Task instructions:
Out of the material that follows, write out exactly the lines from the line with "teddy bear: none" to the line with "potted plant: present [1208,675,1287,808]", both ends included, and no others.

[Opening Material for the task section]

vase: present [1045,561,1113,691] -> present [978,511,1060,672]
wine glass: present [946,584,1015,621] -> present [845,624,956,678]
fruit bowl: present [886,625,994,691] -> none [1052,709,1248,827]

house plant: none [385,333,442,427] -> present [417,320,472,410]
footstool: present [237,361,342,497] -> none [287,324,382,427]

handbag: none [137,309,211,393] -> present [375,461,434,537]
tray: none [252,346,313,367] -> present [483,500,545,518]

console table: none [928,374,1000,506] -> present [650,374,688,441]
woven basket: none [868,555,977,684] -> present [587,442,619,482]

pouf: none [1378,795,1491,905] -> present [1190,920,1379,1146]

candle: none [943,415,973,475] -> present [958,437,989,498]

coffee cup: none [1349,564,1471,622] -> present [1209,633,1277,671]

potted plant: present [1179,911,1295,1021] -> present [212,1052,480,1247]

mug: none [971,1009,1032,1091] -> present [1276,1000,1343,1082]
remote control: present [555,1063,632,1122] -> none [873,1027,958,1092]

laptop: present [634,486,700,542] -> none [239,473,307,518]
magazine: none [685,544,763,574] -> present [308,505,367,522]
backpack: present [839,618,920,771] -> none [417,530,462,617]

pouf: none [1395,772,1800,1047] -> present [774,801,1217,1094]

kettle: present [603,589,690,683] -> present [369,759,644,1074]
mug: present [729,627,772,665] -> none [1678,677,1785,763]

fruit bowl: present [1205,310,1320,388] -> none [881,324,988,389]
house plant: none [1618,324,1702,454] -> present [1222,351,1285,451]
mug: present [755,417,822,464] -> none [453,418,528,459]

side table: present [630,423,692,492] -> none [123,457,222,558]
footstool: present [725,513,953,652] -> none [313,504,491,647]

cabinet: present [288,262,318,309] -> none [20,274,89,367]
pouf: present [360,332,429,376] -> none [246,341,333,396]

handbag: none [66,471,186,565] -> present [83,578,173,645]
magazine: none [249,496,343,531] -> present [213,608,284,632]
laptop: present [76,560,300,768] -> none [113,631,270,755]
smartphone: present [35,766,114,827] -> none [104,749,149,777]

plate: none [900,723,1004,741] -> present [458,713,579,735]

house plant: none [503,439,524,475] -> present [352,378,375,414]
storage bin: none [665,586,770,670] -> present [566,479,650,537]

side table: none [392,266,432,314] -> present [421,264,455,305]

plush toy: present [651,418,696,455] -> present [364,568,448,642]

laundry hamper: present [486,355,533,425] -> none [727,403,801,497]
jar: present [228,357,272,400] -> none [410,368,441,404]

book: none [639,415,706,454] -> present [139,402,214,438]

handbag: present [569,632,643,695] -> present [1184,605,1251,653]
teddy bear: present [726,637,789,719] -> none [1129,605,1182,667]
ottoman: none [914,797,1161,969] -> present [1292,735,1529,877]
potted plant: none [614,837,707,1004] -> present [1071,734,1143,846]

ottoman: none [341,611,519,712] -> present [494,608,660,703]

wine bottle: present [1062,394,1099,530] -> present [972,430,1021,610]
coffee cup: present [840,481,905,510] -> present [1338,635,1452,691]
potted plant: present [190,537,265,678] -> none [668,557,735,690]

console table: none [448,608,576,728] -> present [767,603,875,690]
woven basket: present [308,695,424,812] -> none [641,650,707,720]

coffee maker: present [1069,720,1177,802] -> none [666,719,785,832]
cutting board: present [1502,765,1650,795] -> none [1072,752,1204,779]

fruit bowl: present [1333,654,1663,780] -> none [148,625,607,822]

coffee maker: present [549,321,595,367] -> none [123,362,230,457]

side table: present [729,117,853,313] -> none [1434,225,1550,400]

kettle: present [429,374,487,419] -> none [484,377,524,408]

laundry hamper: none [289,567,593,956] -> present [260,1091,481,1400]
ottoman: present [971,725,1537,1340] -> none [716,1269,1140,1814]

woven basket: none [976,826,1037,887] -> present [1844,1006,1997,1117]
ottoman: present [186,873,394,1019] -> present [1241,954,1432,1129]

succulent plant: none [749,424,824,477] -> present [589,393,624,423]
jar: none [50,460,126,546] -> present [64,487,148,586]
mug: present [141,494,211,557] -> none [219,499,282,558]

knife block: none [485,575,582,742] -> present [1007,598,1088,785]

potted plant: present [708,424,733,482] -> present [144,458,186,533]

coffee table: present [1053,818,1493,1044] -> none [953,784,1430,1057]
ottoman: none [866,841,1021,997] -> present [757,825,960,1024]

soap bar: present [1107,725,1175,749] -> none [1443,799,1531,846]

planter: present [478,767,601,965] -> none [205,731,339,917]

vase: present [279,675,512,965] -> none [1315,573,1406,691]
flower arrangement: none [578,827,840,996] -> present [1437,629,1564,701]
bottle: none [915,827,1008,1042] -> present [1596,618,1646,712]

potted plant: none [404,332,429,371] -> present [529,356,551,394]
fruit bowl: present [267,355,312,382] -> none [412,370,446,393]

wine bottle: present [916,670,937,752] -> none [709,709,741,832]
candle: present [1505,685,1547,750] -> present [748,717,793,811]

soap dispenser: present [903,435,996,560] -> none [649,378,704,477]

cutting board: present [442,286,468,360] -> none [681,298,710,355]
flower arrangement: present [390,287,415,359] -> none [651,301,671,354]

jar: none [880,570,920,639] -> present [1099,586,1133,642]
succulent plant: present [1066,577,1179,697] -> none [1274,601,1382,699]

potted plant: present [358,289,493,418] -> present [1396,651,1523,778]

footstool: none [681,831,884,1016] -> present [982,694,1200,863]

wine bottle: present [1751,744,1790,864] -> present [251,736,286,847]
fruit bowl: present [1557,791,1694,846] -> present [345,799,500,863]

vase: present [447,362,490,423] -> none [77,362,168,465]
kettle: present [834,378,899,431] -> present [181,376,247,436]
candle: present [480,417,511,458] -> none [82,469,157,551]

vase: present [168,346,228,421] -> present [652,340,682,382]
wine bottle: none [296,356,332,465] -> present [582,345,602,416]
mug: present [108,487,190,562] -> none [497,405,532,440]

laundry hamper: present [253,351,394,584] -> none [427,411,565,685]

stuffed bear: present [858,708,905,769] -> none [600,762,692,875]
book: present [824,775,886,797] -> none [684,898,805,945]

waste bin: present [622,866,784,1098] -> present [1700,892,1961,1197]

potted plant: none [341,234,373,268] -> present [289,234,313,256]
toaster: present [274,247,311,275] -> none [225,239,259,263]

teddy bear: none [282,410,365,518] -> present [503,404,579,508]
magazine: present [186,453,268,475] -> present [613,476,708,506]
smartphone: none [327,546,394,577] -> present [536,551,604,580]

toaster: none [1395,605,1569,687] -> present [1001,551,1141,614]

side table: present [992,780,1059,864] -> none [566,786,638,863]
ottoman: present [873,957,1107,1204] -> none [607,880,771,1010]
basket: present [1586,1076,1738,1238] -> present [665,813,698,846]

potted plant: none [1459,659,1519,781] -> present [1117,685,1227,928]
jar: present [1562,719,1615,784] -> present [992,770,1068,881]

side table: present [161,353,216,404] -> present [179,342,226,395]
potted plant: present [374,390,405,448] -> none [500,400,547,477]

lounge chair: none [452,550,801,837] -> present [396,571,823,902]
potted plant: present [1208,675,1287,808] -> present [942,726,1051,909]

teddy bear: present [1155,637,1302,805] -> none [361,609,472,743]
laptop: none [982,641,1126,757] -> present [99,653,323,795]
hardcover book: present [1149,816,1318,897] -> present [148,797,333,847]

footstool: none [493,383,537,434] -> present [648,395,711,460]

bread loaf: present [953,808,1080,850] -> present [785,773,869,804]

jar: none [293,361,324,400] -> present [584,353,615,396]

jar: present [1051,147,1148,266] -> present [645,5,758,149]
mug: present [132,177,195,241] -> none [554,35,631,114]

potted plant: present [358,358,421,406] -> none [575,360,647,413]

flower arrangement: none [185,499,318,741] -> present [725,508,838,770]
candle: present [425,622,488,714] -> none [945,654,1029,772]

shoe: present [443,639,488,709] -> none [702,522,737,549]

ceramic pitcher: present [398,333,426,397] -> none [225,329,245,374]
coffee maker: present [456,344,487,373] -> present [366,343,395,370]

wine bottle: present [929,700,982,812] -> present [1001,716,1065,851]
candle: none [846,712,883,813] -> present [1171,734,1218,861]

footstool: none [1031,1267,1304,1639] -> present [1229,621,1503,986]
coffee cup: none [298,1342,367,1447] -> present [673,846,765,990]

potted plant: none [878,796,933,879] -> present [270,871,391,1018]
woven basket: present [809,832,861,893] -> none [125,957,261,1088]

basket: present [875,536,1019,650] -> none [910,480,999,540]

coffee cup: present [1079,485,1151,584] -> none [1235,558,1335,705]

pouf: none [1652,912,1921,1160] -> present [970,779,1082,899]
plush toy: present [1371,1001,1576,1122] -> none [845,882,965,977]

[Closing Material for the task section]

Output for this task:
teddy bear: none [282,410,365,518] -> present [503,404,579,508]
magazine: present [186,453,268,475] -> present [613,476,708,506]
smartphone: none [327,546,394,577] -> present [536,551,604,580]

toaster: none [1395,605,1569,687] -> present [1001,551,1141,614]

side table: present [992,780,1059,864] -> none [566,786,638,863]
ottoman: present [873,957,1107,1204] -> none [607,880,771,1010]
basket: present [1586,1076,1738,1238] -> present [665,813,698,846]

potted plant: none [1459,659,1519,781] -> present [1117,685,1227,928]
jar: present [1562,719,1615,784] -> present [992,770,1068,881]

side table: present [161,353,216,404] -> present [179,342,226,395]
potted plant: present [374,390,405,448] -> none [500,400,547,477]

lounge chair: none [452,550,801,837] -> present [396,571,823,902]
potted plant: present [1208,675,1287,808] -> present [942,726,1051,909]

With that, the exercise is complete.